SE565 Software Development Project Management
Large-scale software development requires the ability to manage resources (human and computer) through development process control. This course has a wide scope, designed to help technically trained software engineers acquire the knowledge and skills necessary to lead a project team, understand the relationship between software development and overall project engineering, estimate time and cost, and understand the software process. The nature of software development is unique enough to require specialized management techniques, particularly in the areas of estimating and scheduling. The specificity of this course lies in its intention to cover not only the management of projects developed using classical methods, i.e., plan-driven approaches, but also the management of projects developed using agile methods. Upon completing the course, students will be able to: Analyze the elements of a software project to extract comprehensive project objectives; Use inherent and derived items extracted from project artifacts to create effective project plans; Acquire the skill of applying various project management techniques in the context of a software project.
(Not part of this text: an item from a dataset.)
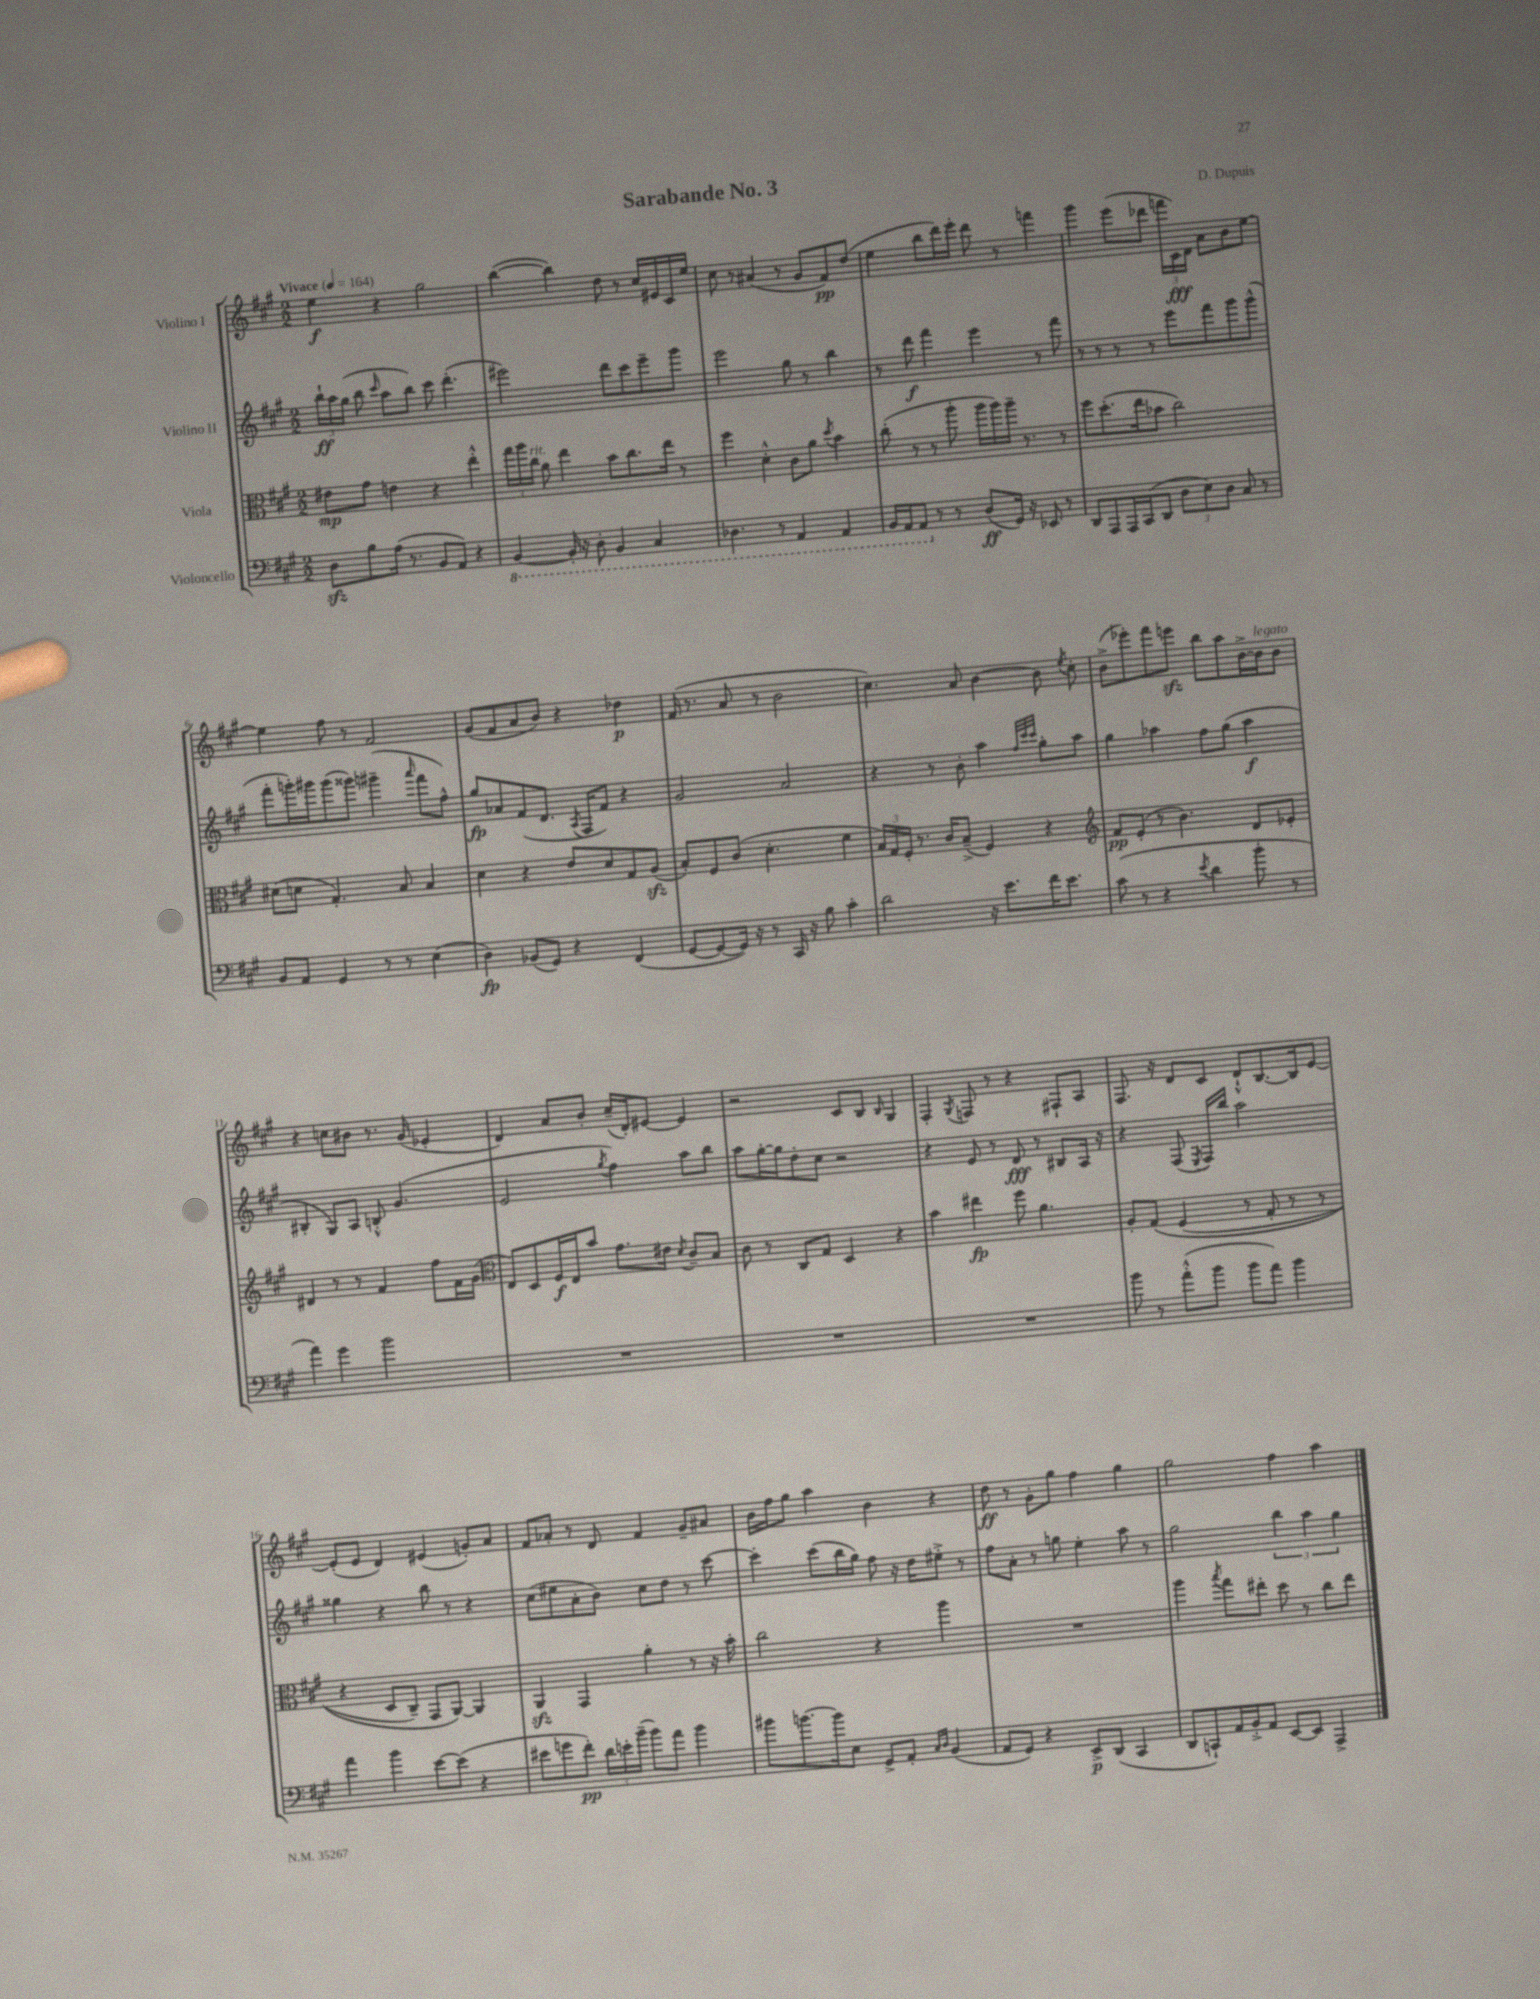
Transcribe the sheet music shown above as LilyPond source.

OM545 Entrepreneurship and Innovation
Creating new businesses, conquering new markets, and increasing organizational effectiveness happens through innovation, process transformation – or both. New technologies, processes, market competition, and globalization force entrepreneurs and existing firms to distance themselves from what is familiar and foster innovation and agility. This course examines the successful strategies, business models, frameworks, financing, barriers and risks for introducing innovative products and services. Topics include business model innovation, strategic leadership, people-centered and design-based innovation, knowledge and change management. Upon completing the course, students will be able to: Develop skills and insights for evaluating, articulating, refining, and presenting a new product or service, either as a start-up business or as a new initiative within an existing company and apply the knowledge necessary to introduce new technology to the market.